The Psychologist/Confidante/Life Coach

For the first seven years of his life, it largely was just the two of us.  We did everything together and, because we didn’t live near any other kids for most of that time, I was his best friend.  Trust has been a very very important part of our relationship and I have had to work hard to ensure that he always feels safe enough to tell me about the things that bother him and the things that make him happy.  When he was younger and still battling to process and articulate his feelings, at the end of story time, we would share what made us happy/mad/sad/scared that day.  Through this and other exercises, I eventually figured out the sources of his tantrums and brought them to a halt. He has shared most of his little secrets with me although I think there are some that I think he has held back on.  As long as they didn’t appear to have anything to do with his safety or peace of mind, I have respected his need to hold onto them. Lastly, there’s the role of life coach. Guiding his choices on who to hang out with, what sports to play and how to handle conflicts with other children or his teachers (as is prone to happen as he is very outspoken), has been a learning experience for me too.

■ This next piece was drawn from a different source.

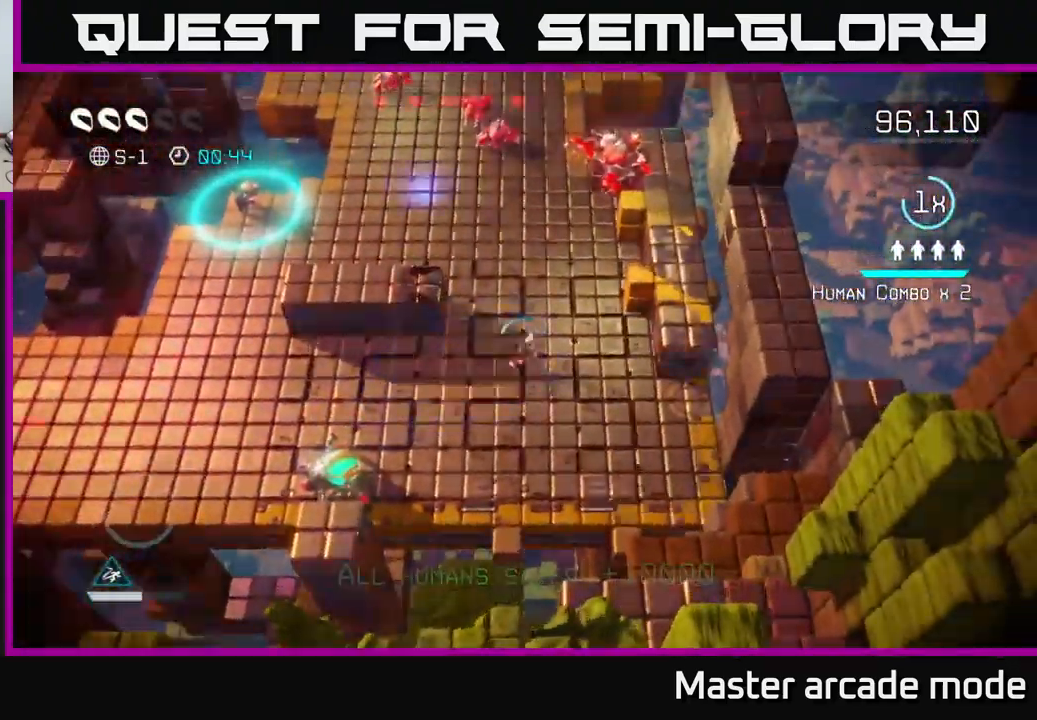
{"buttons": [], "left_stick": "up-left", "right_stick": "up-right", "events": [[367, "left_stick", "up-left"]]}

There so many other hats I have to wear disciplinarian, spiritual coach, mentor and more. Each one of these roles is no more important than the next and all are tied together beneath a cloak of endless unconditional love. All parents even if their children are of the animal variety rather than human can attest to this being the most fulfilling love one can give and receive in return.

We are officially half way to legal adulthood. I am sure that the road will still have lots of twists and turns. God-willing, I will get to watch him grow into a man. I am looking forward to the journey.